For smaller companies, the process is much more informal and it’s usually laid out in their Articles of Association. The decision to take on a new director will normally arise from informal and ad hoc discussions between the shareholders and directors.
If you decide to appoint a new director, you must inform Companies House within 14 days. We offer a service which handles this entire process, including the paperwork, for £30.
Director resignation or removal – our service
Our director resignation service includes the following:
- Resignation of director letter – a letter from your existing director indicating that they wish to stand down.
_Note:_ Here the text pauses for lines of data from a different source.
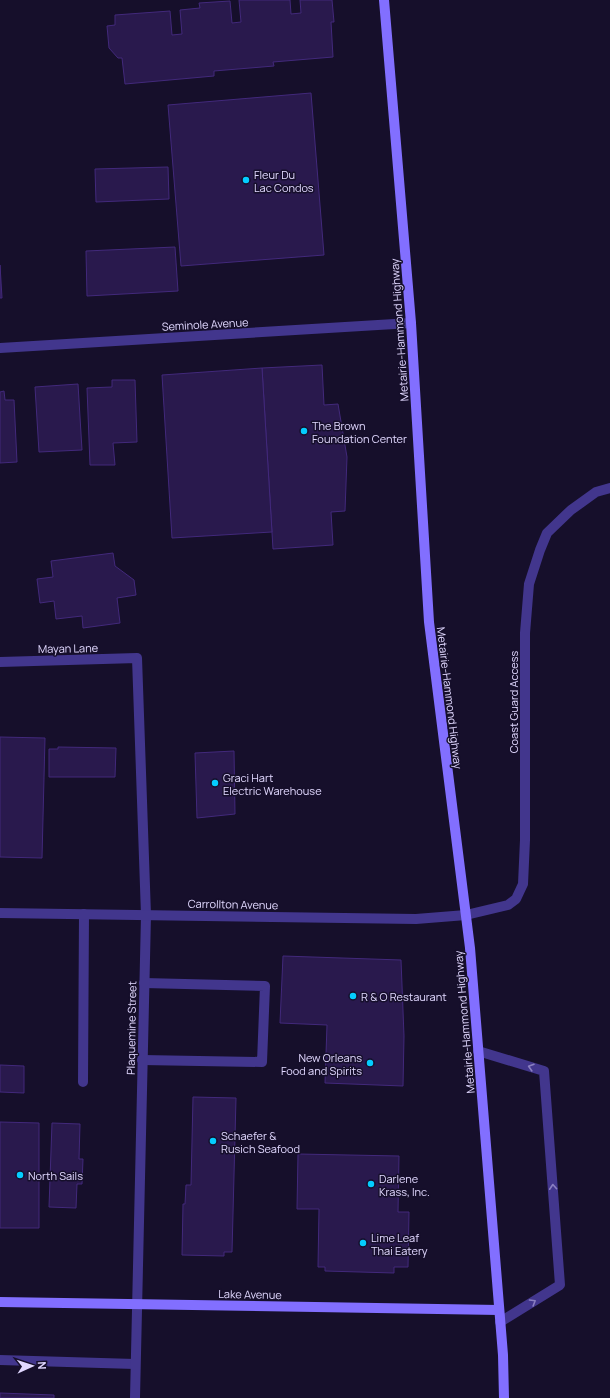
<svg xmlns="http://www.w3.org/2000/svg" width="610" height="1398" font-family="Manrope,sans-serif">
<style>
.building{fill:#29194d;stroke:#42297b}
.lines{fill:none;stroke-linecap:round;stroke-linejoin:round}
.lane{stroke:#42368d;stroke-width:10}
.street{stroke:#42368d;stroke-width:10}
.secondary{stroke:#826fff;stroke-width:10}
.oneway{stroke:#8a7fc0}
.poi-dot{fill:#04cdff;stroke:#160f2b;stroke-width:1.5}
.labels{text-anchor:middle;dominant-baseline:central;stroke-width:3;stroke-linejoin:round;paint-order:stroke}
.poi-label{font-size:11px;fill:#e1d8ff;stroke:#160f2b;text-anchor:start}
.street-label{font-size:11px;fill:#e1d8ff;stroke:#160f2b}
</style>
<rect width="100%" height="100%" fill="#160f2b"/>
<!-- building -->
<g class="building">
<path d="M239,0H290L291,14L301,13L300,0H332L334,22H331L333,57L273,62L274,66L214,71V76L125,84L122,58H118L109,48L107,26L115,25V15L170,11L172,35L182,34L180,10L200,8L199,3L230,1L232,23L241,22Z"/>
<path d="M311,93L324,255L181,266L168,105Z"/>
<path d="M168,167L169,199L96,202L95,169Z"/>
<path d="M175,247L178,291L87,296L86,251Z"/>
<path d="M0,265L2,298H0Z"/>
<path d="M322,365L324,405L338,404L347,457L345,511L331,512L333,545L273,549L262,368Z"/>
<path d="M262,368L272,532L172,538L162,375Z"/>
<path d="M112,380H135L137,442L113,443L115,465H90L87,388L112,387Z"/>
<path d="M78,384L82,450L39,452L35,387Z"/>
<path d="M4,391L5,400H14L17,462L0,463V392Z"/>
<path d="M113,553L115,566L134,580L136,595L117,598L120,623L83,628L82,616L56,619L54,601L40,603L37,579L53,577L51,561Z"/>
<path d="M0,737L45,738L42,858L0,857Z"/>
<path d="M58,747L116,748L115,777H49V749H58Z"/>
<path d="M234,751L235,814L197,818L195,753Z"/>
<path d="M283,956L401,960L404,1036L403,1086L325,1083L327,1025L280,1023Z"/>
<path d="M0,1065L24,1066V1093L0,1092Z"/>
<path d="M193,1097L236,1098L232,1252H224V1256L182,1255L183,1204H185L186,1185H191Z"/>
<path d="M0,1122L39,1123V1228H0Z"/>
<path d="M52,1123L80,1124L79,1159H83L82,1184H77L76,1208L49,1207Z"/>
<path d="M298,1154L399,1156L398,1212H409L408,1267H394V1273L325,1271V1267H318L319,1209H297Z"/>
<path d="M0,1393L54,1395V1398H0Z"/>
</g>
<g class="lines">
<!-- lane -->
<g class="lane">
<path d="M478,1051L544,1071L560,1285L500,1322"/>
<path d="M142,1060L262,1062L265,986L144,983"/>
<path d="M83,1082L84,914"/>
<path d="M0,1360L135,1364"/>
</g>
<!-- street -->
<g class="street">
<path d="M0,348L411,323"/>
<path d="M0,662L137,658L146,915L135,1398"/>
<path d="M0,913L416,919L466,915L508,905L516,899L523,884L525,840V633L529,584L540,550L547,533L571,510L596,492L610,488"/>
</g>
<!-- secondary -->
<g class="secondary">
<path d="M384,0L411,323L429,622L470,948L503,1355L504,1398"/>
<path d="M0,1302L499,1310"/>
</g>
</g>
<!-- one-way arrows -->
<defs><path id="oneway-chevron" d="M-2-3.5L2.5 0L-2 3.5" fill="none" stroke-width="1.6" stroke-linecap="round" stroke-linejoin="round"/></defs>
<g class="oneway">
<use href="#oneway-chevron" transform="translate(531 1067) rotate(-163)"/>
<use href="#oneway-chevron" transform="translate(553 1187) rotate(-94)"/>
<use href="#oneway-chevron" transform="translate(533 1302) rotate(-31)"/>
</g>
<!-- markers -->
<g class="poi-dot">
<circle cx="246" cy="180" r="4"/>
<circle cx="304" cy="431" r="4"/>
<circle cx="215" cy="783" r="4"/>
<circle cx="353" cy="996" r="4"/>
<circle cx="370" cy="1063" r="4"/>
<circle cx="213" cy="1141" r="4"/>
<circle cx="20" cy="1175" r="4"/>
<circle cx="371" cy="1184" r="4"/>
<circle cx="363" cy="1243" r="4"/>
</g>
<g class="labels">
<!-- poi labels -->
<g class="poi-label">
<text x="254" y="174">Fleur Du<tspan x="254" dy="13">Lac Condos</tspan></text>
<text x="312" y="425">The Brown<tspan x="312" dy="13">Foundation Center</tspan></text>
<text x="223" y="777">Graci Hart<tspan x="223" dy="13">Electric Warehouse</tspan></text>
<text x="361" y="996">R &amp; O Restaurant</text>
<text x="362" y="1057" text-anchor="end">New Orleans<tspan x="362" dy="13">Food and Spirits</tspan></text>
<text x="221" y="1135">Schaefer &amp;<tspan x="221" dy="13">Rusich Seafood</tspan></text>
<text x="28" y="1175">North Sails</text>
<text x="379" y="1178">Darlene<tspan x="379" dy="13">Krass, Inc.</tspan></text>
<text x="371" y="1237">Lime Leaf<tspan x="371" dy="13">Thai Eatery</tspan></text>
</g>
<!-- street labels -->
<g class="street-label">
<text transform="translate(205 324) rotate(-3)">Seminole Avenue</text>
<text transform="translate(399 330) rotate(-94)">Metairie-Hammond Highway</text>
<text transform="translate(68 648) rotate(-1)">Mayan Lane</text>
<text transform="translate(450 698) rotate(83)">Metairie-Hammond Highway</text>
<text transform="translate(513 702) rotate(-90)">Coast Guard Access</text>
<text transform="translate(233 904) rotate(1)">Carrollton Avenue</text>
<text transform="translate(464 1022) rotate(-95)">Metairie-Hammond Highway</text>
<text transform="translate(131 1028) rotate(-89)">Plaquemine Street</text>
<text transform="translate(250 1294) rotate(1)">Lake Avenue</text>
</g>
</g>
<!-- north arrow -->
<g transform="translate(32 1366) rotate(87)" stroke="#160f2b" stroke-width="3" paint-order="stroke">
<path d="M0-3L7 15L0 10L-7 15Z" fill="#e1d8ff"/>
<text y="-6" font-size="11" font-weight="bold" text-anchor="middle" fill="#e1d8ff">N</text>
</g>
</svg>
You do not have to provide a director resignation acceptance letter but, if you do, please keep a copy of it for your internal records.
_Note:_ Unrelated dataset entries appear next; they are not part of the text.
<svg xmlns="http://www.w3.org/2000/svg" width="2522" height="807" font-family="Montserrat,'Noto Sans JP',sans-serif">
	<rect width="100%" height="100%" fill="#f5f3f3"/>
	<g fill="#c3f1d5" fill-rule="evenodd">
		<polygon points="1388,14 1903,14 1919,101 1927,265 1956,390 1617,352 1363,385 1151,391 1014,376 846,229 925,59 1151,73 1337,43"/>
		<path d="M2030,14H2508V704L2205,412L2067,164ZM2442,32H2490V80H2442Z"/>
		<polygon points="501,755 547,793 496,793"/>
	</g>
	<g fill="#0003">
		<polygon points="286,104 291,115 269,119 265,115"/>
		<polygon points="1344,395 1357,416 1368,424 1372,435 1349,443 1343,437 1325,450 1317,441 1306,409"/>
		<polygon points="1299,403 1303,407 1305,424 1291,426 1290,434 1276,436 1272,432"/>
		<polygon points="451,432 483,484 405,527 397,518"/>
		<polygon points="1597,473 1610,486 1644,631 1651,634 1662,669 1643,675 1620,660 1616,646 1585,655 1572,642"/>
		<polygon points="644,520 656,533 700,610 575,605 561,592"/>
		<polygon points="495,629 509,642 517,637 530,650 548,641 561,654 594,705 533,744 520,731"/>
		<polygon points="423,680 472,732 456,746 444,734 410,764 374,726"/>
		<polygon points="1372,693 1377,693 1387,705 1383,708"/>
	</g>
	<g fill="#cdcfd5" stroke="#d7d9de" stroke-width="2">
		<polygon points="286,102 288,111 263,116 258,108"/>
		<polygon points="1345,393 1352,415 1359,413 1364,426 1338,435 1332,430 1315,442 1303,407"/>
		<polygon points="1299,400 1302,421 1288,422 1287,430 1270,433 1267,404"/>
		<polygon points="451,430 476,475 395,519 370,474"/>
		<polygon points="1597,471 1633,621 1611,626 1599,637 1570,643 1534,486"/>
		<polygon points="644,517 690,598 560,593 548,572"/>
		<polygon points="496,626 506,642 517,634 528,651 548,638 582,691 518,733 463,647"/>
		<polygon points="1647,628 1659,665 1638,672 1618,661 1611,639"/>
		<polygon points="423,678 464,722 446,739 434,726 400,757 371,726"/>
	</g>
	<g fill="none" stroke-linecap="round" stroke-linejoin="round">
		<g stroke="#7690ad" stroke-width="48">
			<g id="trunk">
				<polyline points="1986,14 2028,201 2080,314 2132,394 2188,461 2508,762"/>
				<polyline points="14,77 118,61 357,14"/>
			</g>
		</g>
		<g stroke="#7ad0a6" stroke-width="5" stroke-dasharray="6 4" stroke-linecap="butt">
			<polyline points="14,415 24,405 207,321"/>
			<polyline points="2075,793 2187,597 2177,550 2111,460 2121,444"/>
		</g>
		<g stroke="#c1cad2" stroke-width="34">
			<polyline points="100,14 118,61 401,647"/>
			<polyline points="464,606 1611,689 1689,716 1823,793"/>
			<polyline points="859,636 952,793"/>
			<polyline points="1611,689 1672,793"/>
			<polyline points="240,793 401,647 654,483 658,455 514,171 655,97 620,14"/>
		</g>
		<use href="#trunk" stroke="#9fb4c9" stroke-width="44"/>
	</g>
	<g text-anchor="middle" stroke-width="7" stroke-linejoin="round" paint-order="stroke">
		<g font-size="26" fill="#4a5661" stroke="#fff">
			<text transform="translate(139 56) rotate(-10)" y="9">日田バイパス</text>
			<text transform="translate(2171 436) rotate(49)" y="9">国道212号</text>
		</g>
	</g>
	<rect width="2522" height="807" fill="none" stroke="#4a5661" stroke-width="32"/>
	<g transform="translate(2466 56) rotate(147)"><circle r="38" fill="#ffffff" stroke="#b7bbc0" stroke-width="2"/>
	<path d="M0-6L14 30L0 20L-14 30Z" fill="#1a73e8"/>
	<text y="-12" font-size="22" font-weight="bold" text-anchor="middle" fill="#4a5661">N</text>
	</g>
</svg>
- Director resignation minutes – minutes for a board meeting where the resignation of the director letter is accepted and passed, under the Companies Act 2006
- Resignation of director resolution
- Completion and submission of TM01 form to Companies House
- Email notification that the submission has been accepted by Companies House
- Delivery of digital documentation by email within 2-3 days
Frequently asked questions
What information will you need about a director I wish to appoint?
For the appointment of a director in a private limited company, the following information is going to be needed when we complete and submit the correct form (AP01) to Companies House.
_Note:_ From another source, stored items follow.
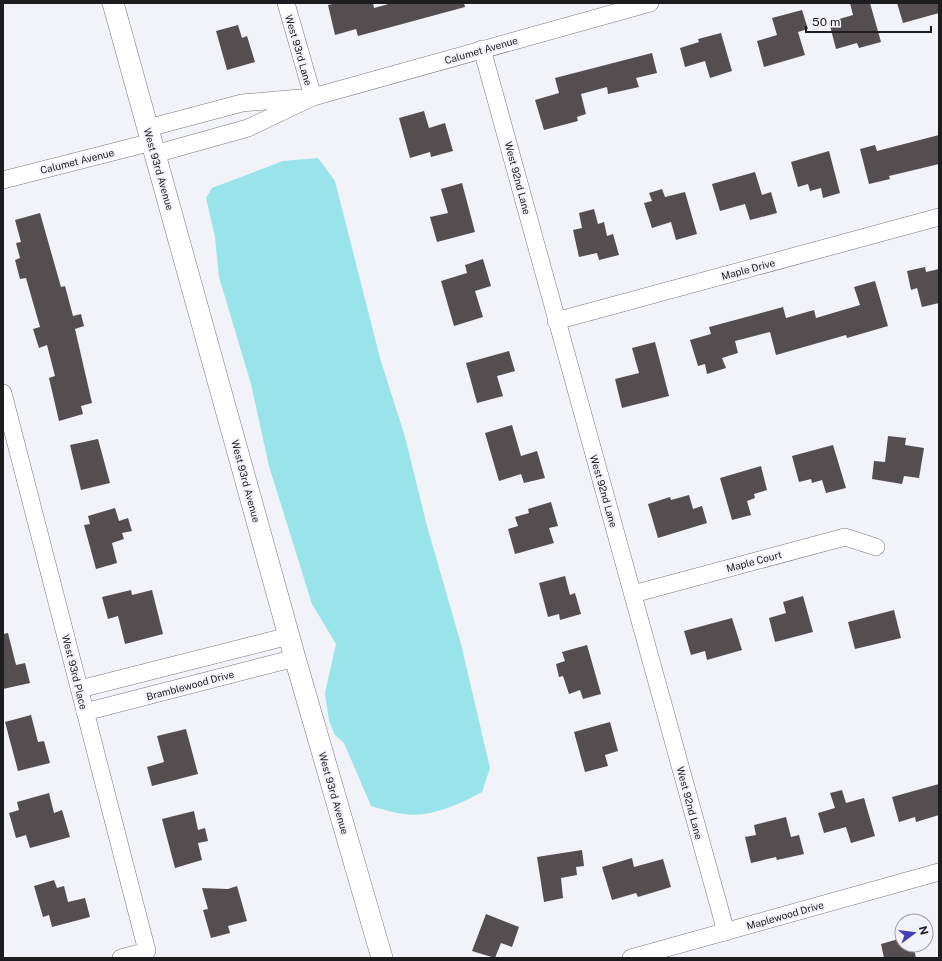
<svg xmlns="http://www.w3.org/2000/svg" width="942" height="961" viewBox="0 0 942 961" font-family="'Public Sans',sans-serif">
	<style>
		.water { fill: #98e4ea }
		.building { fill: #554e51 }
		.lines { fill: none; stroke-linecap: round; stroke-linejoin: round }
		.minor-casing { stroke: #77777d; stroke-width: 18 }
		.tertiary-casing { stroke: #77777d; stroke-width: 22 }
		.minor { stroke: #fff; stroke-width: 17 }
		.tertiary { stroke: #fff; stroke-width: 21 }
		.labels { text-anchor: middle; stroke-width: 4; stroke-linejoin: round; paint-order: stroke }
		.street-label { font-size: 10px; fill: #1d1d20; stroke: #f2f2f9 }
	</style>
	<rect width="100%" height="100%" fill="#f2f2f9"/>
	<path class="water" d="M318,158L335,181L380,358L405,437L427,526L461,644L490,768L482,792C460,804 430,818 405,814C393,813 382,809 371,806L344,743L335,735L329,721L325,693L336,644L312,604L269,466L251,384L219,277L215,237L206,198L212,188L283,161Z"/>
	<g class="building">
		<path d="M337,3H373L374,8L392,3H464L465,7L358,36L356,29L335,35L328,5Z"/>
		<path d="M850,3H870L881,42L859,48L857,43L836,49L829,22L853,15Z"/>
		<path d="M897,3H939V13L903,23Z"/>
		<path d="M802,10L808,29L798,32L805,55L764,67L757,41L777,35L772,18Z"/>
		<path d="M238,25L242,38L247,36L255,62L227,70L216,31Z"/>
		<path d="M721,33L732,71L710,78L705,61L685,67L680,48L699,42L698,39Z"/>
		<path d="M652,53L657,73L636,78L639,87L608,94L607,87L581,94L586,114L577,117L578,121L544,130L535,100L559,93L555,78Z"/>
		<path d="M424,111L429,128L445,123L453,151L431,157L430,152L410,158L399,118Z"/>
		<path d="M939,135V164L889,176L890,179L869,184L860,149L875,145L877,151Z"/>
		<path d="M829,151L840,193L823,198L821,188L810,191L808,184L798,187L791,162Z"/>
		<path d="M755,172L762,195L771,192L777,213L750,220L745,204L720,211L712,184Z"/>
		<path d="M462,183L475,232L437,242L430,217L448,213L441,189Z"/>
		<path d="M662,189L665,197L685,192L697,234L676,240L671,222L652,228L644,203L652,201L649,193Z"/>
		<path d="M594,209L598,224L604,222L607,236L613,234L619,255L599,260L597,253L579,257L573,230L582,228L579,213Z"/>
		<path d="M40,213L61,287L65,286L73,316L81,314L84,326L75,329L92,403L81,406L83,414L59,421L49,378L55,376L47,345L39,348L33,329L40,327L26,278L20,279L15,260L20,258L16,243L21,242L15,220Z"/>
		<path d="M483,259L491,286L475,291L483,317L454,326L441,281L467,273L465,265Z"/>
		<path d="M925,267L926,272L939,269V303L922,307L917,288L911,290L907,271Z"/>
		<path d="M875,281L888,326L847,338L846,335L776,355L770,332L735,341L738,353L722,358L726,368L707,374L705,364L698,366L690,340L711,334L709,327L783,307L786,318L814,310L816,318L860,305L854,287Z"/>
		<path d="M655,342L669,396L622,408L615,379L639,373L632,348Z"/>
		<path d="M509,351L515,371L497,376L503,396L477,403L466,363Z"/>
		<path d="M512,425L521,456L537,451L545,478L524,483L521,474L499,481L485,433Z"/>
		<path d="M888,436L906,438L905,445L924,448L919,478L904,476L902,484L872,479L874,461L885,462Z"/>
		<path d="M98,439L110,483L81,490L70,445Z"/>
		<path d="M833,445L846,488L826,493L822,480L812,483L811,479L799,482L792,456Z"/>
		<path d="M761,466L767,490L754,494L755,498L747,501L751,515L732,520L720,478Z"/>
		<path d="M689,495L693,509L702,506L707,523L658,538L648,504L670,497L671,500Z"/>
		<path d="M551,502L558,526L549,528L554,543L515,554L508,529L518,526L515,517L529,513L528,509Z"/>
		<path d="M115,508L119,521L128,518L132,531L122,533L124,539L112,543L117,563L96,569L84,525L90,524L88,516Z"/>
		<path d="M565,576L570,595L575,593L581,614L560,620L559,614L548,617L539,583Z"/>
		<path d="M131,590L132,595L152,590L163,634L125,644L118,616L108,619L102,597Z"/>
		<path d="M803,596L813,632L775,642L769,618L786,613L783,602Z"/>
		<path d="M894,610L901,638L855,649L848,622Z"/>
		<path d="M732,618L742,650L707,660L705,651L691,655L684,631Z"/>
		<path d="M8,633L16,665L25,663L30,683L3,689V634Z"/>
		<path d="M587,645L601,694L583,699L580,690L569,694L563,676L559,677L556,664L565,661L562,652Z"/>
		<path d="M31,715L38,742L44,741L50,763L18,771L5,722Z"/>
		<path d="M610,722L618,751L605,755L608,766L585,772L574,732Z"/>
		<path d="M186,729L198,774L152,786L147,767L164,762L157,736Z"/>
		<path d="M939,784V815L916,822L915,817L899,822L892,797Z"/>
		<path d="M842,790L846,803L864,798L875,836L851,843L846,827L824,833L818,813L835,808L830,793Z"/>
		<path d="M49,793L54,813L62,810L70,837L30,848L26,835L16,838L9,813L19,810L17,802Z"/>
		<path d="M194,811L198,830L205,828L208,841L198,843L202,860L175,868L162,819Z"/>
		<path d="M786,817L791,837L799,835L804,854L777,860L776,857L751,863L745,837L756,835L754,825Z"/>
		<path d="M582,850L584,866L576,867L577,875L561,878L563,898L544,902L537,857Z"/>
		<path d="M632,858L634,867L663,859L671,887L638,897L636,893L612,900L602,867Z"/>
		<path d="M54,880L57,888L64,886L68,902L85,898L90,917L52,927L49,915L43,917L34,886Z"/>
		<path d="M237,886L247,921L228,926L230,933L211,938L203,910L208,909L202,888L228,889Z"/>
		<path d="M486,914L519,927L512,947L501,943L495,958L472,951Z"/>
		<path d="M902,938V945H913L916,958H884L881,944Z"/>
	</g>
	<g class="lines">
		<g class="minor-casing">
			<g id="minor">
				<path d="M286,3L313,97"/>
				<path d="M482,49L726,932"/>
				<path d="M148,128L242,103L300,98"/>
				<path d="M155,154L248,128L313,97L650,3"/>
				<path d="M3,180L152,142"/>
				<path d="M556,321L939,217"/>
				<path d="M3,393L147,951L121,958"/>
				<path d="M633,594L845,537L876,547"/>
				<path d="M80,689L289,636"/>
				<path d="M85,712L295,658"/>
				<path d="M631,958L939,872"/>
			</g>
		</g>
		<g class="tertiary-casing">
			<path id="tertiary" d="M113,3L295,658L382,958"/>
		</g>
		<use href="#minor" class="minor"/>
		<use href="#tertiary" class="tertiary"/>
	</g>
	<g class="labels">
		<g class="street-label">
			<text transform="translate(299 50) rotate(74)" y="4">West 93rd Lane</text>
			<text transform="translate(481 50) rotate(-16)" y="4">Calumet Avenue</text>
			<text transform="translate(77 161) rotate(-14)" y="4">Calumet Avenue</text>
			<text transform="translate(159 169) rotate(74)" y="4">West 93rd Avenue</text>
			<text transform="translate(518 178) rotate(75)" y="4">West 92nd Lane</text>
			<text transform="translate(748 269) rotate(-15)" y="4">Maple Drive</text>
			<text transform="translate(246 481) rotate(75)" y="4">West 93rd Avenue</text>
			<text transform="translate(604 491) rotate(74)" y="4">West 92nd Lane</text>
			<text transform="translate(754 561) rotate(-15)" y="4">Maple Court</text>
			<text transform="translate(75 672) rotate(76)" y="4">West 93rd Place</text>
			<text transform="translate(190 685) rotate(-15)" y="4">Bramblewood Drive</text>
			<text transform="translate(334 793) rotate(74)" y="4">West 93rd Avenue</text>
			<text transform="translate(690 803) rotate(75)" y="4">West 92nd Lane</text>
			<text transform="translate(785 915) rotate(-16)" y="4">Maplewood Drive</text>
		</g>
	</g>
	<rect width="942" height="961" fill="none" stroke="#1d1d20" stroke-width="8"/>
	<g transform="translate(914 933) rotate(75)"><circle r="19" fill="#f2f2f9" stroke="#9d9da2"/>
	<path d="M0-3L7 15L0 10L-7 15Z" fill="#4340b6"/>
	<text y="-6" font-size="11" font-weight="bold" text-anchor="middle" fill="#1d1d20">N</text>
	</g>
	<path d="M806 26v6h125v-6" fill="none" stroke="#1d1d20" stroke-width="2"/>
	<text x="812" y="26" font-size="12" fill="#1d1d20" stroke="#f2f2f9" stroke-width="3" paint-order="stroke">50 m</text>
</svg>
In addition to the date on which the appointment was made, we’ll need you to confirm with us their full name (including middle name), any names that they’ve used in the last 20 years, their nationality, their date of birth, and their occupation.
We’ll also need two addresses. The first is their “service address” – the location to which Companies House will send letters for that director’s attention. The service address is displayed on public records about your company. The second is their usual residential address.
How many directors should my company have?
Your company must have at least one human director. Although you can appoint other limited companies as a director of your limited company, not all of your directors can be bodies corporate.
Can I remove a director if my company only has one?
No. You’ll need to appoint a new director first meaning that there will temporarily be two directors listed on Companies House for your company. Once the new director’s role is registered, you may then remove one of the directors.
Am I barred from appointing certain people as directors?
There are restrictions on who can become a director for a UK company. Any person you wish to appoint must be aged 16 years or over and not be an undischarged bankrupt.
You can not appoint a person who has been disqualified by the courts from being a director until the date on which that bar is lifted. Any person who acts as the auditor for your business may also not take on the role of director.
Finally, some Articles of Association specifically name people who may not become directors of a company. If you wish to appoint someone in that situation, you will have to have a board meeting at which the company’s directors agree to amend the Articles of Association to remove that restriction.
Is there a maximum number of directors my business can have?
There is no maximum number of directors that your company can have prescribed by law. However, your Articles of Association may contain a restriction which would need to be amended by a majority board meeting vote if you wish to exceed the maximum stated in that document.
Do I have to offer or sell shares in the company to a new director?
No. A director is not legally required to own shares in a business.